Karla wurde sehr blaß, und im selben Augenblick krampfte sich ihre Hand um die Stuhllehne. Sie versuchte zu lächeln, aber ihre Oberlippe wurde wie von einem Krampf heraufgezogen, klebte plötzlich dünn und dürr an den Zähnen:

„... Aber mir ist doch ganz ... gut ... ganz ... gut ...“

Ein Frostschauer durchrüttelte ihre Gestalt; ihre Augen weiteten sich. Das Surren der Gasflammen verstärkte sich in ihrem Gehör zu einem betäubenden, herzbeklemmenden Getöse.

„Gut ... sehr gut ...“

Sie formte die Worte, ohne recht zu wissen, was sie sprach. Nur das Entsetzen starrte, keine Deutung zulassend, aus ihren runden, weit aufgerissenen Augen.

„Warten Sie ... ich hole nur mein Tuch. Unten stehen Wagen ... ich fahre mit ...“

Karla nickte. Sprechen konnte sie nicht — vor Grauen. Wenn das Kind jetzt kam — schon jetzt — dann ... Lieber guter Gott ... nur leben sollte es ... nur leben! ... Wenn alles umsonst gewesen war, wenn ...

Sie wollte in die Knie sinken, die Hände bittend emporheben. Ihr Körper gehorchte ihr nicht. Weder die Arme, noch die Knie. Ihre Hände lagen noch immer auf der Stuhllehne, ihr Körper krümmte sich.
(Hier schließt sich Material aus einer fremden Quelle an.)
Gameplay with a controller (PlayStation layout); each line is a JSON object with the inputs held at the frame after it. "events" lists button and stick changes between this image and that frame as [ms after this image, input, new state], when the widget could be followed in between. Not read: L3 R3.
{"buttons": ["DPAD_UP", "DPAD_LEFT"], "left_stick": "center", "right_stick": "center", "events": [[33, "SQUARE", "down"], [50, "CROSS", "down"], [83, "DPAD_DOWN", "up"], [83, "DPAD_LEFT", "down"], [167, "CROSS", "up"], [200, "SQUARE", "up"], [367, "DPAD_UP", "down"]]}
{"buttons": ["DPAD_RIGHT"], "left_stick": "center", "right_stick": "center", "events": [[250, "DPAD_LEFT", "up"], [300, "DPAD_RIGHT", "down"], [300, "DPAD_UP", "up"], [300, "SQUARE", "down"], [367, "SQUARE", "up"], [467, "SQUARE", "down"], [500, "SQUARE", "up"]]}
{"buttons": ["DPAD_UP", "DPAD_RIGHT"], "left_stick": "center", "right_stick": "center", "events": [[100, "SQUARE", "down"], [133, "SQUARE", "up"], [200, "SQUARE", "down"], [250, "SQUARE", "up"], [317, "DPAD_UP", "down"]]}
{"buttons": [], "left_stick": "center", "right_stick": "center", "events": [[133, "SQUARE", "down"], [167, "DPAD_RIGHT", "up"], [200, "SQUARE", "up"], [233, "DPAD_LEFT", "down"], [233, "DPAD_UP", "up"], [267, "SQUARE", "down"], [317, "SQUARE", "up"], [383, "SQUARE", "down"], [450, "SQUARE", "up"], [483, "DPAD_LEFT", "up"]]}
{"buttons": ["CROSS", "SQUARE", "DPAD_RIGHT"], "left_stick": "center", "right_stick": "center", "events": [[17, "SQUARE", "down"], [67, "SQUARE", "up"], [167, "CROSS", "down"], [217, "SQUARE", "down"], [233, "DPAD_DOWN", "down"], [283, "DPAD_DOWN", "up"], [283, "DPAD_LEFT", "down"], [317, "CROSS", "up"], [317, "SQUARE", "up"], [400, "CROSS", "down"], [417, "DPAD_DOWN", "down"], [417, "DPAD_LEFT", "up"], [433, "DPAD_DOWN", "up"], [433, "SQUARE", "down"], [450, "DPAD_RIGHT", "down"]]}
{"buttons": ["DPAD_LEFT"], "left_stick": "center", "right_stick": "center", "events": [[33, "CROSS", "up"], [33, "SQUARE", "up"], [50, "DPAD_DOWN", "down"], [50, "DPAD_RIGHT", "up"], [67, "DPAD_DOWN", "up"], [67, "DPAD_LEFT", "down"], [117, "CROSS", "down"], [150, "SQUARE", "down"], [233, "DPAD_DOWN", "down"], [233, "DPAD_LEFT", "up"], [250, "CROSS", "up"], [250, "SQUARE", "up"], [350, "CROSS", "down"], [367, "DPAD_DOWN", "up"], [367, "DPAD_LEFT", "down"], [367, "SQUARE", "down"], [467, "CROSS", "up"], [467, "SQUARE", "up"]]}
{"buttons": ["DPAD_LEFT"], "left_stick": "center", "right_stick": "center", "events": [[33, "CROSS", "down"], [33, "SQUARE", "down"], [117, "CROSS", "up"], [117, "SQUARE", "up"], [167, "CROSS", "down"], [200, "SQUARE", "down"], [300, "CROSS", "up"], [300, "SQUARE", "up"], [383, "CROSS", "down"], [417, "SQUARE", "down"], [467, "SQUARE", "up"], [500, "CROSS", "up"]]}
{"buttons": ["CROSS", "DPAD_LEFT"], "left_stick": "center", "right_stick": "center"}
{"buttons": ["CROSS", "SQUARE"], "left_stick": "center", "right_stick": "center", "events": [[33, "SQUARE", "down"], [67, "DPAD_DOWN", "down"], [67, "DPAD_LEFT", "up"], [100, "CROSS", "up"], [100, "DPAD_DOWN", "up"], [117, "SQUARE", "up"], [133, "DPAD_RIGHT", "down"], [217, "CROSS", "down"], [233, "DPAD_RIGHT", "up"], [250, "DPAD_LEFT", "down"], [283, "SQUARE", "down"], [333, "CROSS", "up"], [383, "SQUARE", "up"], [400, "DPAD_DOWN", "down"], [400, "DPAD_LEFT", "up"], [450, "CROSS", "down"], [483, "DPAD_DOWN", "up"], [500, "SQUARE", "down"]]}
Von der Wand blickten zierliche Ballerinen auf sie herab, mit eingefrorenem Lächeln und gerundeten Armen, schöne Schauspielerköpfe mit dem Ausdruck kühner Welteroberer, ein Bild der Mutter als „Schöne Helena“, massiv und üppig, ganz unkenntlich und fremd unter der blonden Perücke. Aber es war das einzige Bild von ihr, das sich erhalten hatte.

„Mutter,“ stöhnte Karla, „... Mutter ...“

Als wäre sie noch ein kleines Mädchen, das sich eine Beule geschlagen und nun nach ihr schrie. Als hätte sie nicht einen Mann, der sie liebte und sich um sie sorgte, als hätte sie nicht eine Schwägerin, deren Tagesinhalt die Vorbereitungen waren zum Empfang ihres Kindes, eine andere, die sich um sie mühte wie eine ältere Schwester ... Sie wiederholte immer nur: „Mutter! Mutter!“, als läge in diesem einen Wort alle Hoffnung, aller Frieden, alle Sehnsucht und alle Erfüllung ihres gemarterten Weibtums.